__Exercise directions__
Render the records below as a two-column CSV with the headers text and time. Give one row per record: its wording in text and its answer in time, each in a single quoted field with line breaks replaced by spaces, and leave the pictures out.

(Stored data entries)
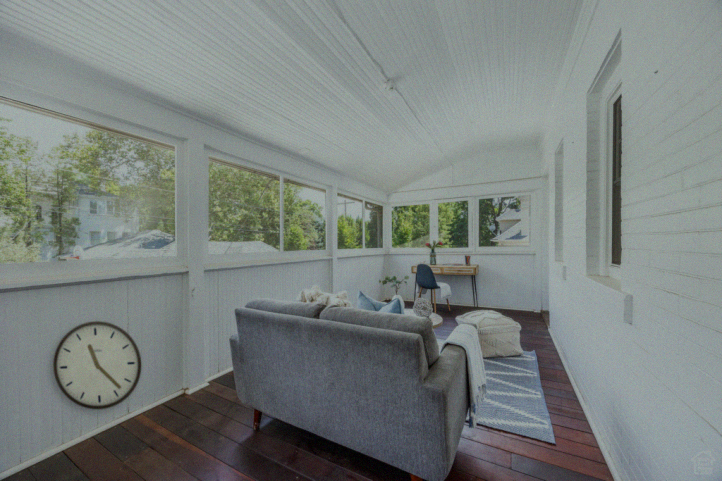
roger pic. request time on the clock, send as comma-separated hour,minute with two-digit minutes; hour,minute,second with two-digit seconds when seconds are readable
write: 11,23
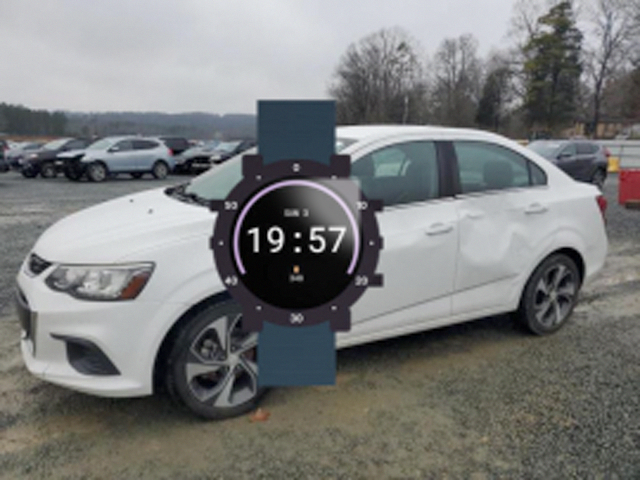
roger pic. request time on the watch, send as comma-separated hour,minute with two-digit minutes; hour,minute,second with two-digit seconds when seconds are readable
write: 19,57
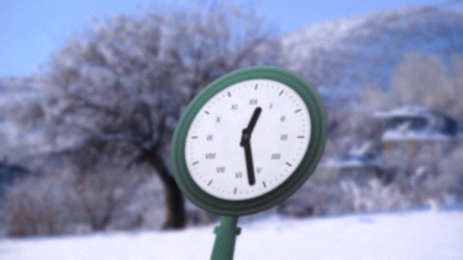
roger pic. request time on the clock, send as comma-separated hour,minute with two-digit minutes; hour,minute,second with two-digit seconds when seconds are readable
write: 12,27
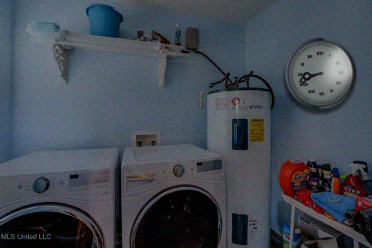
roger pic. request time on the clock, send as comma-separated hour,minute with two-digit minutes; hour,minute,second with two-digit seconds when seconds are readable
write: 8,42
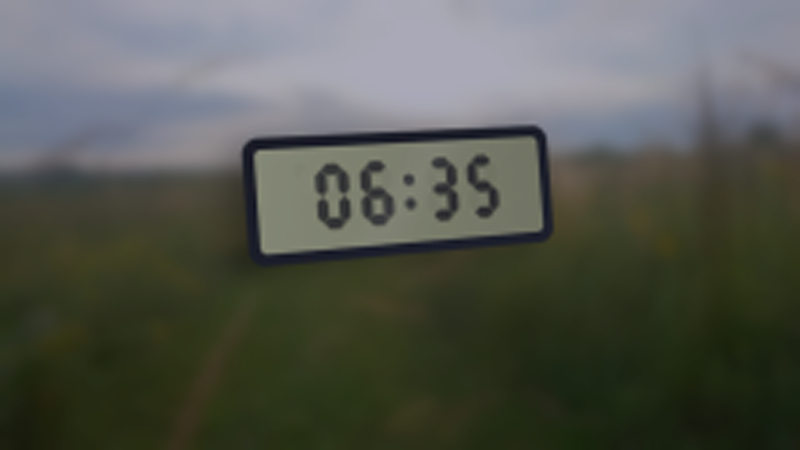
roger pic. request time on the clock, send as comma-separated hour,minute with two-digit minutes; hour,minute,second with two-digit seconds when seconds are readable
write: 6,35
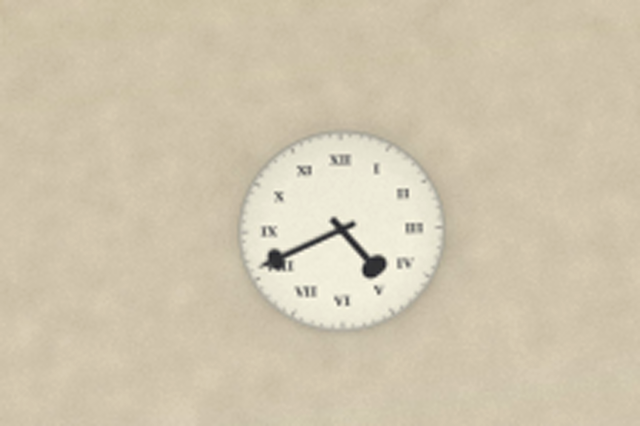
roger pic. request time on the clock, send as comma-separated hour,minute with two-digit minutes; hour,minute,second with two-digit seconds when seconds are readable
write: 4,41
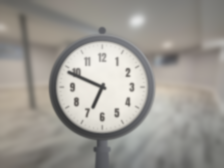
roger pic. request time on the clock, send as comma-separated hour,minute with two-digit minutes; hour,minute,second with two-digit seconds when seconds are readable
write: 6,49
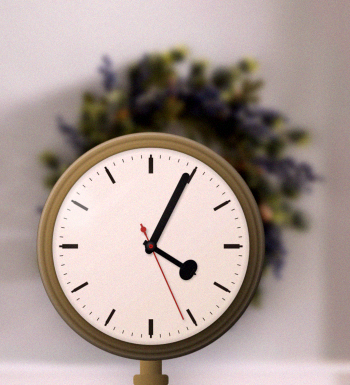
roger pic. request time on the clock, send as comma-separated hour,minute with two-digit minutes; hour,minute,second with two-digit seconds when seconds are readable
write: 4,04,26
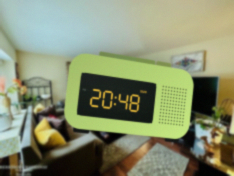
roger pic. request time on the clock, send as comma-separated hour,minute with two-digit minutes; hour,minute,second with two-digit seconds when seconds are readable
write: 20,48
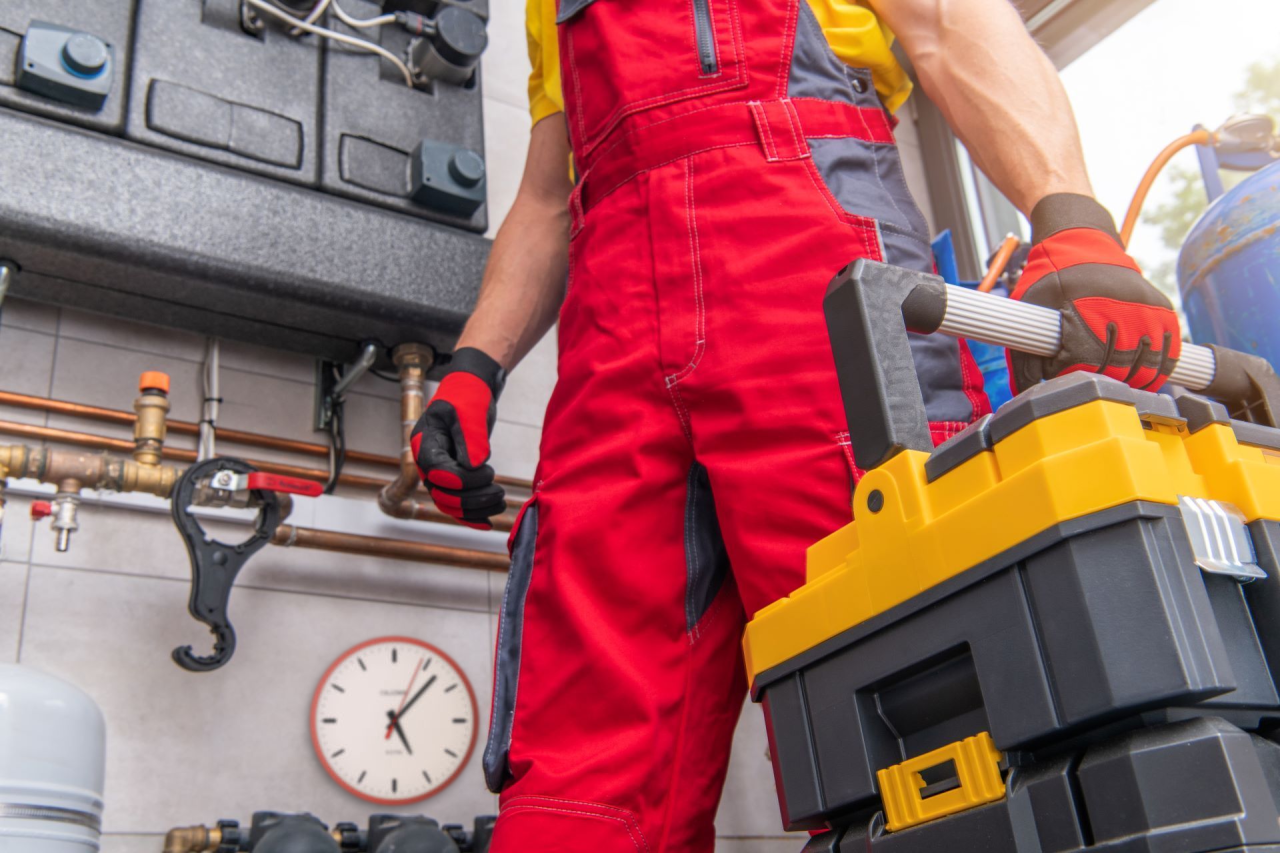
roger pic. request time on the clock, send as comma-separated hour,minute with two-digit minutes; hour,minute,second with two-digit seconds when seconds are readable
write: 5,07,04
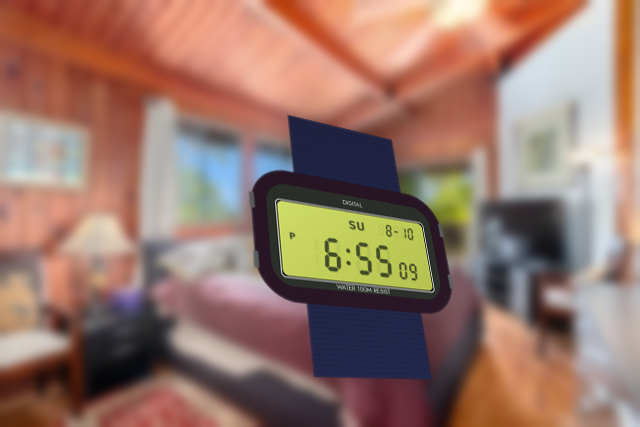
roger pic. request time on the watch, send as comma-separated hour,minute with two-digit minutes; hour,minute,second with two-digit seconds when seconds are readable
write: 6,55,09
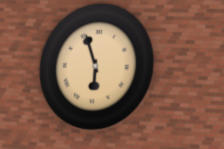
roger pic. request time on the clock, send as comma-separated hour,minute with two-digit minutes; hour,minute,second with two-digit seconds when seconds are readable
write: 5,56
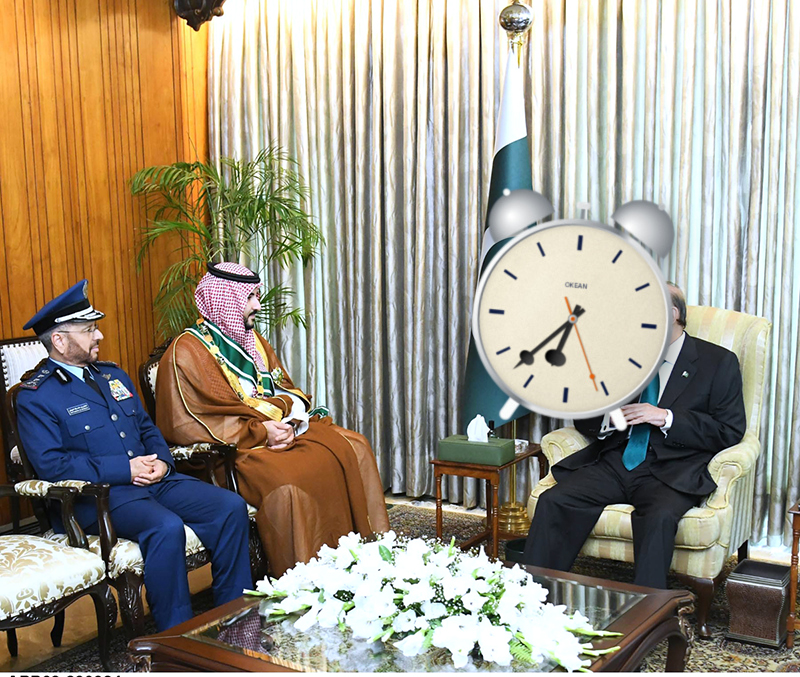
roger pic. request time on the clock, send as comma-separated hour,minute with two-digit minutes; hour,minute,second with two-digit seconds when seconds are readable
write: 6,37,26
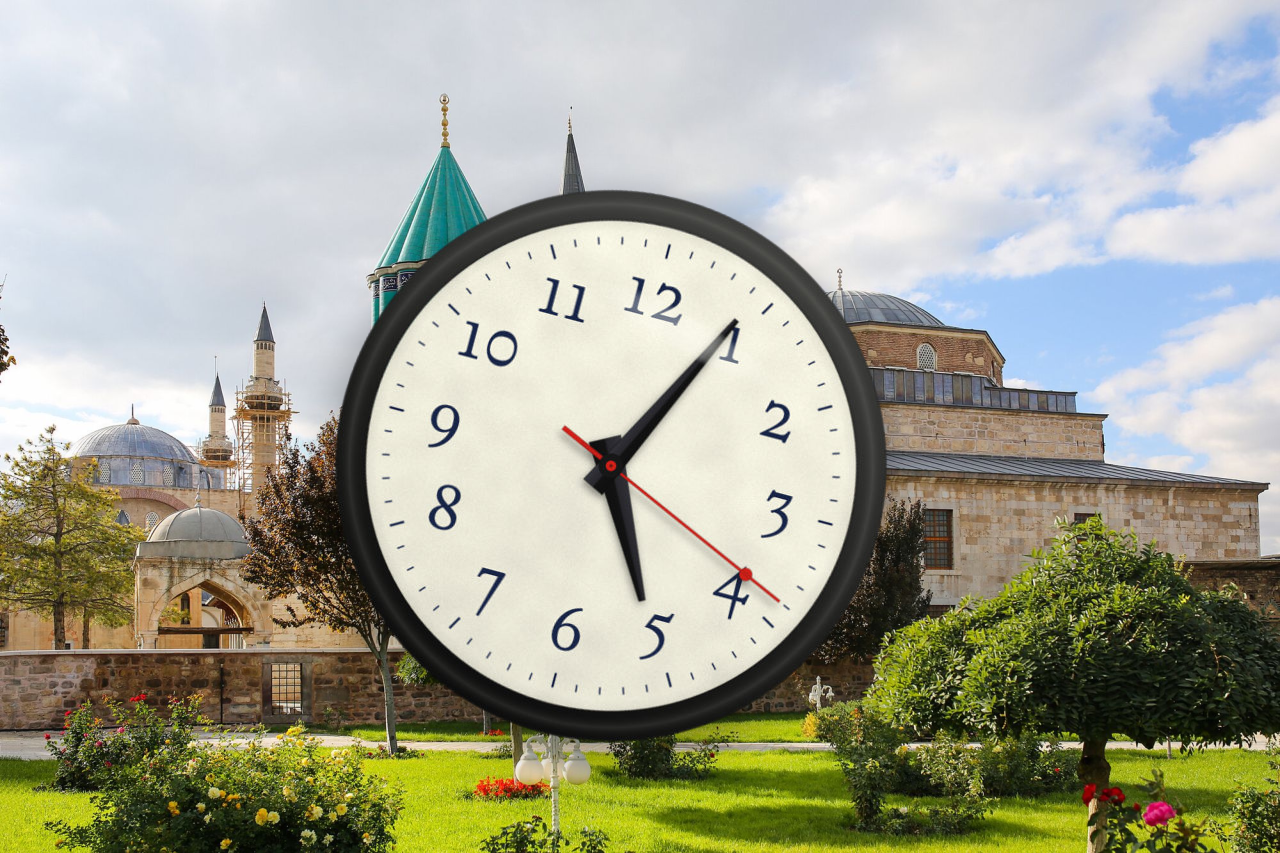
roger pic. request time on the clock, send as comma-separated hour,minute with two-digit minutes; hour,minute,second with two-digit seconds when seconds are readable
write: 5,04,19
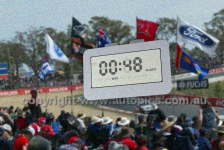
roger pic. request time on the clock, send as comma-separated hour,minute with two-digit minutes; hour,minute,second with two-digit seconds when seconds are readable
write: 0,48
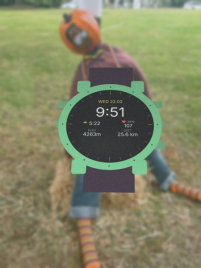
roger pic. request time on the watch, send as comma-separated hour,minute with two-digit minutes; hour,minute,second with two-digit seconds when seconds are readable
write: 9,51
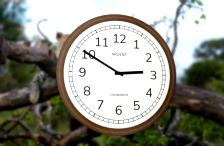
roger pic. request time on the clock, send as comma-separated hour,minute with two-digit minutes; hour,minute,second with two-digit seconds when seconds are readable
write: 2,50
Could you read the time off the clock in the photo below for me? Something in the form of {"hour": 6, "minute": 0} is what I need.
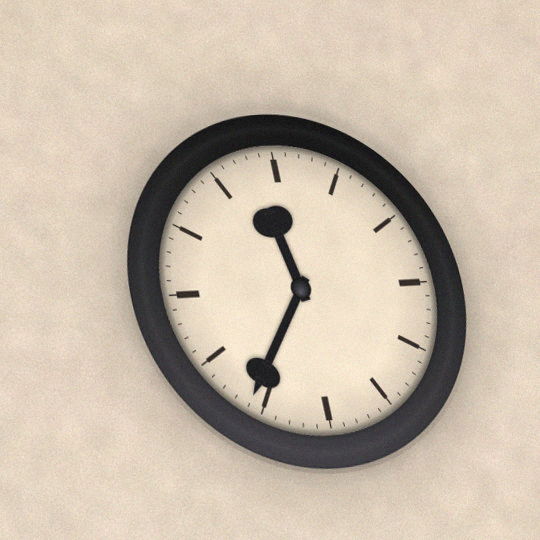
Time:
{"hour": 11, "minute": 36}
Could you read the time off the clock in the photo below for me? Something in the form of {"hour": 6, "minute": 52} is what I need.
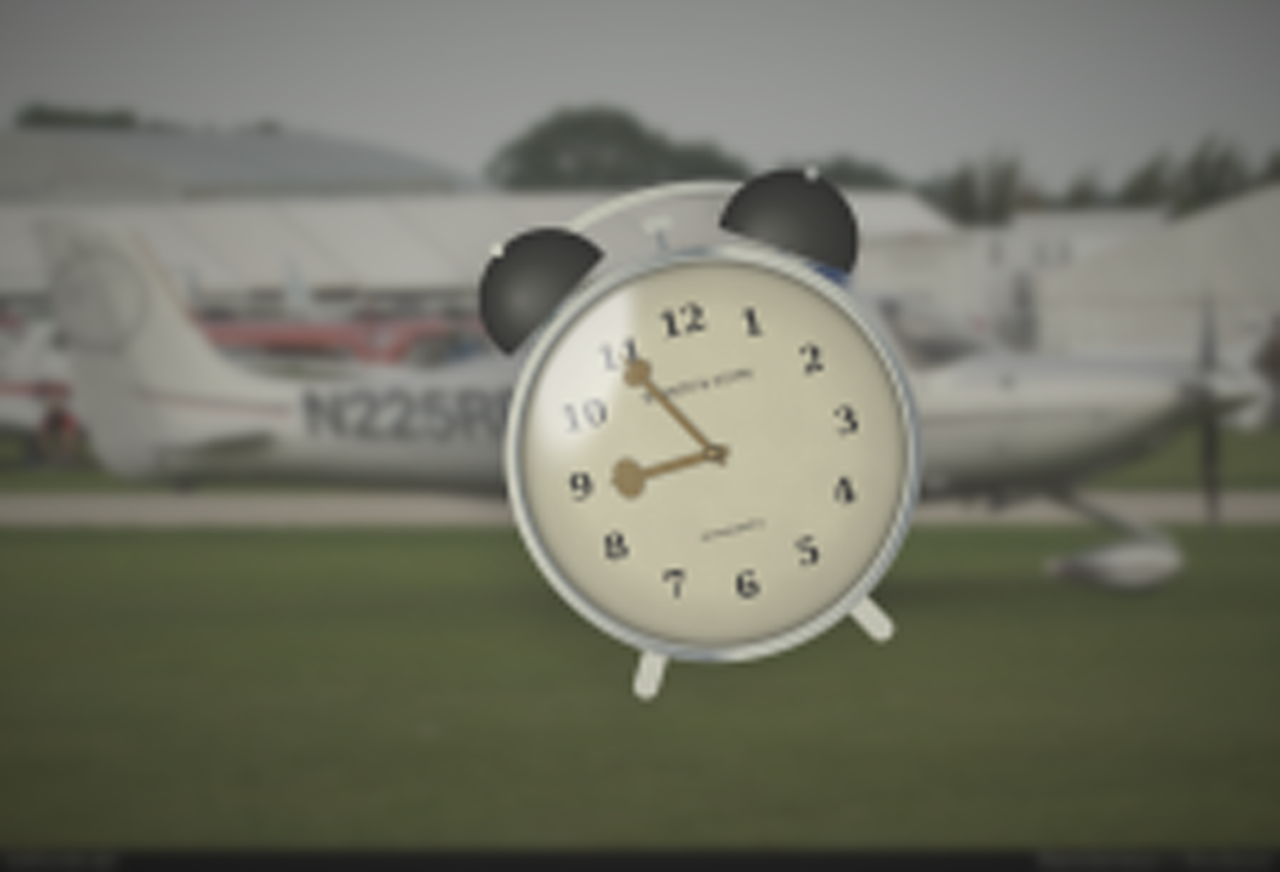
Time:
{"hour": 8, "minute": 55}
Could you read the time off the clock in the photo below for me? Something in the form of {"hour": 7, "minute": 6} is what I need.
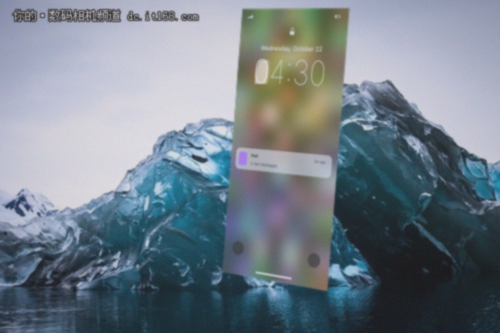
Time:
{"hour": 4, "minute": 30}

__Response to the exercise__
text,time
"roger pic. request time on the clock, send as comma-separated hour,minute with two-digit minutes; hour,minute,second with two-digit seconds when seconds are readable write:","11,23"
"roger pic. request time on the watch, send as comma-separated hour,minute with two-digit minutes; hour,minute,second with two-digit seconds when seconds are readable write:","19,57"
"roger pic. request time on the clock, send as comma-separated hour,minute with two-digit minutes; hour,minute,second with two-digit seconds when seconds are readable write:","12,27"
"roger pic. request time on the clock, send as comma-separated hour,minute with two-digit minutes; hour,minute,second with two-digit seconds when seconds are readable write:","8,42"
"roger pic. request time on the clock, send as comma-separated hour,minute with two-digit minutes; hour,minute,second with two-digit seconds when seconds are readable write:","6,35"
"roger pic. request time on the clock, send as comma-separated hour,minute with two-digit minutes; hour,minute,second with two-digit seconds when seconds are readable write:","4,41"
"roger pic. request time on the clock, send as comma-separated hour,minute with two-digit minutes; hour,minute,second with two-digit seconds when seconds are readable write:","6,49"
"roger pic. request time on the clock, send as comma-separated hour,minute with two-digit minutes; hour,minute,second with two-digit seconds when seconds are readable write:","4,04,26"
"roger pic. request time on the clock, send as comma-separated hour,minute with two-digit minutes; hour,minute,second with two-digit seconds when seconds are readable write:","20,48"
"roger pic. request time on the clock, send as comma-separated hour,minute with two-digit minutes; hour,minute,second with two-digit seconds when seconds are readable write:","5,07,04"
"roger pic. request time on the watch, send as comma-separated hour,minute with two-digit minutes; hour,minute,second with two-digit seconds when seconds are readable write:","6,55,09"
"roger pic. request time on the clock, send as comma-separated hour,minute with two-digit minutes; hour,minute,second with two-digit seconds when seconds are readable write:","5,56"
"roger pic. request time on the clock, send as comma-separated hour,minute with two-digit minutes; hour,minute,second with two-digit seconds when seconds are readable write:","6,37,26"
"roger pic. request time on the clock, send as comma-separated hour,minute with two-digit minutes; hour,minute,second with two-digit seconds when seconds are readable write:","5,04,19"
"roger pic. request time on the clock, send as comma-separated hour,minute with two-digit minutes; hour,minute,second with two-digit seconds when seconds are readable write:","0,48"
"roger pic. request time on the watch, send as comma-separated hour,minute with two-digit minutes; hour,minute,second with two-digit seconds when seconds are readable write:","9,51"
"roger pic. request time on the clock, send as comma-separated hour,minute with two-digit minutes; hour,minute,second with two-digit seconds when seconds are readable write:","2,50"
"Could you read the time off the clock in the photo below for me? Something in the form of {""hour"": 6, ""minute"": 0} is what I need. Time:","{""hour"": 11, ""minute"": 36}"
"Could you read the time off the clock in the photo below for me? Something in the form of {""hour"": 6, ""minute"": 52} is what I need. Time:","{""hour"": 8, ""minute"": 55}"
"Could you read the time off the clock in the photo below for me? Something in the form of {""hour"": 7, ""minute"": 6} is what I need. Time:","{""hour"": 4, ""minute"": 30}"